Since this agreement went into effect in Dayton hundreds of temporary workers have been hired to replace retirees at $15 an hour with no benefits, more than $6 an hour below what permanent workers are paid. After purchasing full medical coverage, which could run as high as $500 to $600 a month, these workers have a real income of around $10 or $11 an hour.

Even with the hiring of temporary workers, some vacant jobs are going unfilled or are reassigned to workers who already have other jobs. Overtime is still being used to meet production schedules, which further reduces the number of workers needed to be hired. Lastly, there still looms the eventual closing of the Wisconsin Blvd. plant, one of the two brake plants, which could wipe out all temporary workers as well as some permanent workers hired as far back as 1985.

This is the real meaning of the new contracts signed by the UAW and the Big Three auto companies. The $1,350 bonuses, the annual pay raises and retirement incentives are all paid for with more sacrifices and concessions from the workers. The auto companies have successfully won the right to pick up the pace of downsizing and dismantling whatever is left of decent wages, work rules, job security and benefits that have set auto workers apart and made them some of the best paid industrial workers in the US.

To save themselves the union officials are splitting the workforce by negotiating contracts that pay higher seniority workers with savings generated by job cuts and underpaying lower seniority and temporary workers.

For their part autoworkers have struck in places like Dayton and Flint, Michigan to fight the attacks from the auto companies. At the same time their distrust of the union leadership has grown with each contract, which more and more workers view as betrayals.

However, the fundamental problems facing auto workers, and all workers for that matter, cannot be solved on the basis of a trade union struggle, even if the unions were led by honest militants, which they are not. The restructuring of the auto industry is being driven by the world crisis of capitalism. The global auto giants are engaged in a life-and-death struggle to cut costs and gain market share against their rivals. Nissan's recent announcement that it will cut 21,000 jobs is part of the global consolidation that threatens the jobs of millions of auto workers worldwide.

Because the UAW officials, like their counterparts in the labor bureaucracy throughout the world, defend the profit system, they have become junior partners in the auto companies' drive to extract further concessions from auto workers. At the same time, they have attempted to slow down the loss of dues income by appealing to the auto companies to assist them in organizing nonunion assembly and parts plants.

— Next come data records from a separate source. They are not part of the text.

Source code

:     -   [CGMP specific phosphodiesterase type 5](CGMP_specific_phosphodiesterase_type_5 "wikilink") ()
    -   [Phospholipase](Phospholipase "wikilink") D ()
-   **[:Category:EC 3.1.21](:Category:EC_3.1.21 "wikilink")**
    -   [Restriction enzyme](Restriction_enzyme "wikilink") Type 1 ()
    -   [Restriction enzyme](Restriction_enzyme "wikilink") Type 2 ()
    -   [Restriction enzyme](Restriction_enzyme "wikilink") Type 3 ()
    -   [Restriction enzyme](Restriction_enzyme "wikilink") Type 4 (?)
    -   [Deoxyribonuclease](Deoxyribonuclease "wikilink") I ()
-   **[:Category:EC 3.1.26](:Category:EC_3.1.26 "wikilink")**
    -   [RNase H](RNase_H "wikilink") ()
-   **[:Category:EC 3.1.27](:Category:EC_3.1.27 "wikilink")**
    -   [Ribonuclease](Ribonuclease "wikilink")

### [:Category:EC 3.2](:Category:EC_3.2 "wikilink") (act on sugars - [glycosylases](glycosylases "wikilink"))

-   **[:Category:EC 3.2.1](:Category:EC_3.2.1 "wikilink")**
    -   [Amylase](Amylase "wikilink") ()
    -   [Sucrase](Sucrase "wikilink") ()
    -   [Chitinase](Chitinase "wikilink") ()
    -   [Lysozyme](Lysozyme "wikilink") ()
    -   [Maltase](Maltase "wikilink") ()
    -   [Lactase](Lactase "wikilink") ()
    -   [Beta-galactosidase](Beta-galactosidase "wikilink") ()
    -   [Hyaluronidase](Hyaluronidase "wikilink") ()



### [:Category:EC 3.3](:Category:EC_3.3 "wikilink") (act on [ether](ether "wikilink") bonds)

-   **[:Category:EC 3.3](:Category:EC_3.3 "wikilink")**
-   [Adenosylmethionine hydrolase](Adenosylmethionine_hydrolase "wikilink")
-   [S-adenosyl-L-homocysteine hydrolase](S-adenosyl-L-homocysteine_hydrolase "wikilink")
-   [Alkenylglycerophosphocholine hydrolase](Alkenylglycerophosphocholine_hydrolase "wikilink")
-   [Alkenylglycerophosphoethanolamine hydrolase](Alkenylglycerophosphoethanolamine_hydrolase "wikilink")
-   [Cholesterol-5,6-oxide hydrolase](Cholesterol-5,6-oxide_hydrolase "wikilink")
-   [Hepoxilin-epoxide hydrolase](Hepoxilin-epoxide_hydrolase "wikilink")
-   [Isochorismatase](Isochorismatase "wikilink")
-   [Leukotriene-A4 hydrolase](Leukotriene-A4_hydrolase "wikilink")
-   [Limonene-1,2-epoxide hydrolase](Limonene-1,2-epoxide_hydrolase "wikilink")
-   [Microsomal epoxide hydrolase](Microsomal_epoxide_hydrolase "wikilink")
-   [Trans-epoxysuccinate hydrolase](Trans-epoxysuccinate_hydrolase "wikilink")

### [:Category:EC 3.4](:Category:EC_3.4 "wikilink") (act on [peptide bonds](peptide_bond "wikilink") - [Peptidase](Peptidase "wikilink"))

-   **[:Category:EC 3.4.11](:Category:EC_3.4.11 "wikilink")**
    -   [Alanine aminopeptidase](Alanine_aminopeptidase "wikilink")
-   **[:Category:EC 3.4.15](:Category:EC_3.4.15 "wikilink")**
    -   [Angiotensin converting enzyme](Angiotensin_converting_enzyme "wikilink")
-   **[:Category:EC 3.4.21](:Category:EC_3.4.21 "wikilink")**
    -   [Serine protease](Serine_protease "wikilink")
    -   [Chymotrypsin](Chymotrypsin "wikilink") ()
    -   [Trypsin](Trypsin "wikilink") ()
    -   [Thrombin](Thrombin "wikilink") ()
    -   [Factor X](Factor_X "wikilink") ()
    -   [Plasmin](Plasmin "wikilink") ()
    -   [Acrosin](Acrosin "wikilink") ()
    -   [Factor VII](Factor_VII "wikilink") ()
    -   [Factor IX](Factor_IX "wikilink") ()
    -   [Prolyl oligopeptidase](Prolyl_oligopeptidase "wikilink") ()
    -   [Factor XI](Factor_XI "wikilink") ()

The only viable alternative to the ever-worsening situation for workers in the auto industry is a political struggle against the capitalist market and for the establishment of a world socialist planned economy. Only if production is based on the needs of all people can the vast achievements of modern technology be used to shorten the workweek, guarantee safe and decent working conditions and provide employment and decent wages for all workers.